Please convert every line below into a Markdown table with two columns, Row and Entry, placing each line's number in Row and the line itself in Entry, and omitting any blank lines.

— begin Data to process —

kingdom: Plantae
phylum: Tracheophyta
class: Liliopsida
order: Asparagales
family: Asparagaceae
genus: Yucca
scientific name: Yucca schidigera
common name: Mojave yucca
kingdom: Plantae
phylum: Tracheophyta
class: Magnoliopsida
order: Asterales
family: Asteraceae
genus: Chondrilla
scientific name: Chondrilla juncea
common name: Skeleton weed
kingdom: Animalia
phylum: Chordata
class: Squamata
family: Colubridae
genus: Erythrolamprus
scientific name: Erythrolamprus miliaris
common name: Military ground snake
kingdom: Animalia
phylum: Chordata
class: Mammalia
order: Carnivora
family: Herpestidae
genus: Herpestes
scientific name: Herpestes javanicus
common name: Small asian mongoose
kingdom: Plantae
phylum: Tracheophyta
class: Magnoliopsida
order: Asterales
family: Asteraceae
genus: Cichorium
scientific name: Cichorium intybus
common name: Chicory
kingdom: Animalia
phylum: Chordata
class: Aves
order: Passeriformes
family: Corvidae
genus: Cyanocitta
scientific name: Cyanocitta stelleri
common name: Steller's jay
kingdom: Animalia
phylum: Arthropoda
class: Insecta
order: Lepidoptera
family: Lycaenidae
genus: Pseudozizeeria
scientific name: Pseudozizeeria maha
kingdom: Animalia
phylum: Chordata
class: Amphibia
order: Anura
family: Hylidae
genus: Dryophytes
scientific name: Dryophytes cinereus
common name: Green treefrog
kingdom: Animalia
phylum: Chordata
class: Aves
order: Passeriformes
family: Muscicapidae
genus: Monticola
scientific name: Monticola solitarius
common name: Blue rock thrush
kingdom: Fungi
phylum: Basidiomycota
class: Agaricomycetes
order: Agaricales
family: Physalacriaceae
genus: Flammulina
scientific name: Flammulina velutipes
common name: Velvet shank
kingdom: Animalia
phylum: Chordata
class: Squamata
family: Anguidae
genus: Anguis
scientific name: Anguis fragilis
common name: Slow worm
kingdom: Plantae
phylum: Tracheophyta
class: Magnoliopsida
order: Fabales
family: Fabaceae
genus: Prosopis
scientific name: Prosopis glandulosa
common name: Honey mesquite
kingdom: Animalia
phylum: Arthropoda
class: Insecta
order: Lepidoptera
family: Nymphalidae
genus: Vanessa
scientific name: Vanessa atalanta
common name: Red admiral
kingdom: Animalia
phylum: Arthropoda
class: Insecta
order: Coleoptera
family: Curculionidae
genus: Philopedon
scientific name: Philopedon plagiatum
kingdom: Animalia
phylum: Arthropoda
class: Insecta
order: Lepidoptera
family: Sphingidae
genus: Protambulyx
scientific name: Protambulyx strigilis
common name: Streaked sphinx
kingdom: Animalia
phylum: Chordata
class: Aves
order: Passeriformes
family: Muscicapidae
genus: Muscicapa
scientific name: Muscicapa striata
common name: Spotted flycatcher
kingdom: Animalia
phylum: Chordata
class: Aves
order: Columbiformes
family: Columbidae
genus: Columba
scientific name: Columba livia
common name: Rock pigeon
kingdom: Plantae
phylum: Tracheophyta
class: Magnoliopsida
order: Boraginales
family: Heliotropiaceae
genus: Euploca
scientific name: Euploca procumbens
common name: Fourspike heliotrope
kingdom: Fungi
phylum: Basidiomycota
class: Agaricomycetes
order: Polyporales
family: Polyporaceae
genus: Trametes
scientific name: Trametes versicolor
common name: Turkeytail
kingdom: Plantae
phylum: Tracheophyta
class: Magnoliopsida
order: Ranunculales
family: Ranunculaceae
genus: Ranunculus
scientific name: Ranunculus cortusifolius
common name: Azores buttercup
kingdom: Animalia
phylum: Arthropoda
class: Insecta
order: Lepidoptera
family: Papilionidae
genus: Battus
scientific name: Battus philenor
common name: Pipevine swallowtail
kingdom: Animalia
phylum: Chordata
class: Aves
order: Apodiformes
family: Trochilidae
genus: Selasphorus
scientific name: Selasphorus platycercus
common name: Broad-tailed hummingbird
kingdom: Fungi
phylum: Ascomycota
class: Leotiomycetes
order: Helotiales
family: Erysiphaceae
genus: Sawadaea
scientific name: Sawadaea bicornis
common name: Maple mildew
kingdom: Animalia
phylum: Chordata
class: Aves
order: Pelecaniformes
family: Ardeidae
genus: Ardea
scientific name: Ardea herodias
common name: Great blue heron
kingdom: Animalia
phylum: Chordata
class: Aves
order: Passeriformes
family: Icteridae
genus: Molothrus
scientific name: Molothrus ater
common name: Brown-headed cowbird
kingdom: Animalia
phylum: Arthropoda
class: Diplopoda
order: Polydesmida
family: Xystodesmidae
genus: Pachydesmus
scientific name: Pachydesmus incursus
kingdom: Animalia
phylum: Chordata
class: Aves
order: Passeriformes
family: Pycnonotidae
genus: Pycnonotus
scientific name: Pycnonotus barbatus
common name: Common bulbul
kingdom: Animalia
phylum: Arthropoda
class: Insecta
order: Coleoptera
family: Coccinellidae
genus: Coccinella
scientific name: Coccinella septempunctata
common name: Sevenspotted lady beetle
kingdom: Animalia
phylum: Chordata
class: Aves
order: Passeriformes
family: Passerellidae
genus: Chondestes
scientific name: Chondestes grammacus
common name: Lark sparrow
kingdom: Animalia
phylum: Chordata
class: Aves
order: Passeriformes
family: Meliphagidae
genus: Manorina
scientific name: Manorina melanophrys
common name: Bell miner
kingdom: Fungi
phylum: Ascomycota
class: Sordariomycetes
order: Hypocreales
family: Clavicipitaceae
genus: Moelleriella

— end Data to process —

Answer to the problem:
| Row | Entry |
|---|---|
| 1 | kingdom: Plantae |
| 2 | phylum: Tracheophyta |
| 3 | class: Liliopsida |
| 4 | order: Asparagales |
| 5 | family: Asparagaceae |
| 6 | genus: Yucca |
| 7 | scientific name: Yucca schidigera |
| 8 | common name: Mojave yucca |
| 9 | kingdom: Plantae |
| 10 | phylum: Tracheophyta |
| 11 | class: Magnoliopsida |
| 12 | order: Asterales |
| 13 | family: Asteraceae |
| 14 | genus: Chondrilla |
| 15 | scientific name: Chondrilla juncea |
| 16 | common name: Skeleton weed |
| 17 | kingdom: Animalia |
| 18 | phylum: Chordata |
| 19 | class: Squamata |
| 20 | family: Colubridae |
| 21 | genus: Erythrolamprus |
| 22 | scientific name: Erythrolamprus miliaris |
| 23 | common name: Military ground snake |
| 24 | kingdom: Animalia |
| 25 | phylum: Chordata |
| 26 | class: Mammalia |
| 27 | order: Carnivora |
| 28 | family: Herpestidae |
| 29 | genus: Herpestes |
| 30 | scientific name: Herpestes javanicus |
| 31 | common name: Small asian mongoose |
| 32 | kingdom: Plantae |
| 33 | phylum: Tracheophyta |
| 34 | class: Magnoliopsida |
| 35 | order: Asterales |
| 36 | family: Asteraceae |
| 37 | genus: Cichorium |
| 38 | scientific name: Cichorium intybus |
| 39 | common name: Chicory |
| 40 | kingdom: Animalia |
| 41 | phylum: Chordata |
| 42 | class: Aves |
| 43 | order: Passeriformes |
| 44 | family: Corvidae |
| 45 | genus: Cyanocitta |
| 46 | scientific name: Cyanocitta stelleri |
| 47 | common name: Steller's jay |
| 48 | kingdom: Animalia |
| 49 | phylum: Arthropoda |
| 50 | class: Insecta |
| 51 | order: Lepidoptera |
| 52 | family: Lycaenidae |
| 53 | genus: Pseudozizeeria |
| 54 | scientific name: Pseudozizeeria maha |
| 55 | kingdom: Animalia |
| 56 | phylum: Chordata |
| 57 | class: Amphibia |
| 58 | order: Anura |
| 59 | family: Hylidae |
| 60 | genus: Dryophytes |
| 61 | scientific name: Dryophytes cinereus |
| 62 | common name: Green treefrog |
| 63 | kingdom: Animalia |
| 64 | phylum: Chordata |
| 65 | class: Aves |
| 66 | order: Passeriformes |
| 67 | family: Muscicapidae |
| 68 | genus: Monticola |
| 69 | scientific name: Monticola solitarius |
| 70 | common name: Blue rock thrush |
| 71 | kingdom: Fungi |
| 72 | phylum: Basidiomycota |
| 73 | class: Agaricomycetes |
| 74 | order: Agaricales |
| 75 | family: Physalacriaceae |
| 76 | genus: Flammulina |
| 77 | scientific name: Flammulina velutipes |
| 78 | common name: Velvet shank |
| 79 | kingdom: Animalia |
| 80 | phylum: Chordata |
| 81 | class: Squamata |
| 82 | family: Anguidae |
| 83 | genus: Anguis |
| 84 | scientific name: Anguis fragilis |
| 85 | common name: Slow worm |
| 86 | kingdom: Plantae |
| 87 | phylum: Tracheophyta |
| 88 | class: Magnoliopsida |
| 89 | order: Fabales |
| 90 | family: Fabaceae |
| 91 | genus: Prosopis |
| 92 | scientific name: Prosopis glandulosa |
| 93 | common name: Honey mesquite |
| 94 | kingdom: Animalia |
| 95 | phylum: Arthropoda |
| 96 | class: Insecta |
| 97 | order: Lepidoptera |
| 98 | family: Nymphalidae |
| 99 | genus: Vanessa |
| 100 | scientific name: Vanessa atalanta |
| 101 | common name: Red admiral |
| 102 | kingdom: Animalia |
| 103 | phylum: Arthropoda |
| 104 | class: Insecta |
| 105 | order: Coleoptera |
| 106 | family: Curculionidae |
| 107 | genus: Philopedon |
| 108 | scientific name: Philopedon plagiatum |
| 109 | kingdom: Animalia |
| 110 | phylum: Arthropoda |
| 111 | class: Insecta |
| 112 | order: Lepidoptera |
| 113 | family: Sphingidae |
| 114 | genus: Protambulyx |
| 115 | scientific name: Protambulyx strigilis |
| 116 | common name: Streaked sphinx |
| 117 | kingdom: Animalia |
| 118 | phylum: Chordata |
| 119 | class: Aves |
| 120 | order: Passeriformes |
| 121 | family: Muscicapidae |
| 122 | genus: Muscicapa |
| 123 | scientific name: Muscicapa striata |
| 124 | common name: Spotted flycatcher |
| 125 | kingdom: Animalia |
| 126 | phylum: Chordata |
| 127 | class: Aves |
| 128 | order: Columbiformes |
| 129 | family: Columbidae |
| 130 | genus: Columba |
| 131 | scientific name: Columba livia |
| 132 | common name: Rock pigeon |
| 133 | kingdom: Plantae |
| 134 | phylum: Tracheophyta |
| 135 | class: Magnoliopsida |
| 136 | order: Boraginales |
| 137 | family: Heliotropiaceae |
| 138 | genus: Euploca |
| 139 | scientific name: Euploca procumbens |
| 140 | common name: Fourspike heliotrope |
| 141 | kingdom: Fungi |
| 142 | phylum: Basidiomycota |
| 143 | class: Agaricomycetes |
| 144 | order: Polyporales |
| 145 | family: Polyporaceae |
| 146 | genus: Trametes |
| 147 | scientific name: Trametes versicolor |
| 148 | common name: Turkeytail |
| 149 | kingdom: Plantae |
| 150 | phylum: Tracheophyta |
| 151 | class: Magnoliopsida |
| 152 | order: Ranunculales |
| 153 | family: Ranunculaceae |
| 154 | genus: Ranunculus |
| 155 | scientific name: Ranunculus cortusifolius |
| 156 | common name: Azores buttercup |
| 157 | kingdom: Animalia |
| 158 | phylum: Arthropoda |
| 159 | class: Insecta |
| 160 | order: Lepidoptera |
| 161 | family: Papilionidae |
| 162 | genus: Battus |
| 163 | scientific name: Battus philenor |
| 164 | common name: Pipevine swallowtail |
| 165 | kingdom: Animalia |
| 166 | phylum: Chordata |
| 167 | class: Aves |
| 168 | order: Apodiformes |
| 169 | family: Trochilidae |
| 170 | genus: Selasphorus |
| 171 | scientific name: Selasphorus platycercus |
| 172 | common name: Broad-tailed hummingbird |
| 173 | kingdom: Fungi |
| 174 | phylum: Ascomycota |
| 175 | class: Leotiomycetes |
| 176 | order: Helotiales |
| 177 | family: Erysiphaceae |
| 178 | genus: Sawadaea |
| 179 | scientific name: Sawadaea bicornis |
| 180 | common name: Maple mildew |
| 181 | kingdom: Animalia |
| 182 | phylum: Chordata |
| 183 | class: Aves |
| 184 | order: Pelecaniformes |
| 185 | family: Ardeidae |
| 186 | genus: Ardea |
| 187 | scientific name: Ardea herodias |
| 188 | common name: Great blue heron |
| 189 | kingdom: Animalia |
| 190 | phylum: Chordata |
| 191 | class: Aves |
| 192 | order: Passeriformes |
| 193 | family: Icteridae |
| 194 | genus: Molothrus |
| 195 | scientific name: Molothrus ater |
| 196 | common name: Brown-headed cowbird |
| 197 | kingdom: Animalia |
| 198 | phylum: Arthropoda |
| 199 | class: Diplopoda |
| 200 | order: Polydesmida |
| 201 | family: Xystodesmidae |
| 202 | genus: Pachydesmus |
| 203 | scientific name: Pachydesmus incursus |
| 204 | kingdom: Animalia |
| 205 | phylum: Chordata |
| 206 | class: Aves |
| 207 | order: Passeriformes |
| 208 | family: Pycnonotidae |
| 209 | genus: Pycnonotus |
| 210 | scientific name: Pycnonotus barbatus |
| 211 | common name: Common bulbul |
| 212 | kingdom: Animalia |
| 213 | phylum: Arthropoda |
| 214 | class: Insecta |
| 215 | order: Coleoptera |
| 216 | family: Coccinellidae |
| 217 | genus: Coccinella |
| 218 | scientific name: Coccinella septempunctata |
| 219 | common name: Sevenspotted lady beetle |
| 220 | kingdom: Animalia |
| 221 | phylum: Chordata |
| 222 | class: Aves |
| 223 | order: Passeriformes |
| 224 | family: Passerellidae |
| 225 | genus: Chondestes |
| 226 | scientific name: Chondestes grammacus |
| 227 | common name: Lark sparrow |
| 228 | kingdom: Animalia |
| 229 | phylum: Chordata |
| 230 | class: Aves |
| 231 | order: Passeriformes |
| 232 | family: Meliphagidae |
| 233 | genus: Manorina |
| 234 | scientific name: Manorina melanophrys |
| 235 | common name: Bell miner |
| 236 | kingdom: Fungi |
| 237 | phylum: Ascomycota |
| 238 | class: Sordariomycetes |
| 239 | order: Hypocreales |
| 240 | family: Clavicipitaceae |
| 241 | genus: Moelleriella |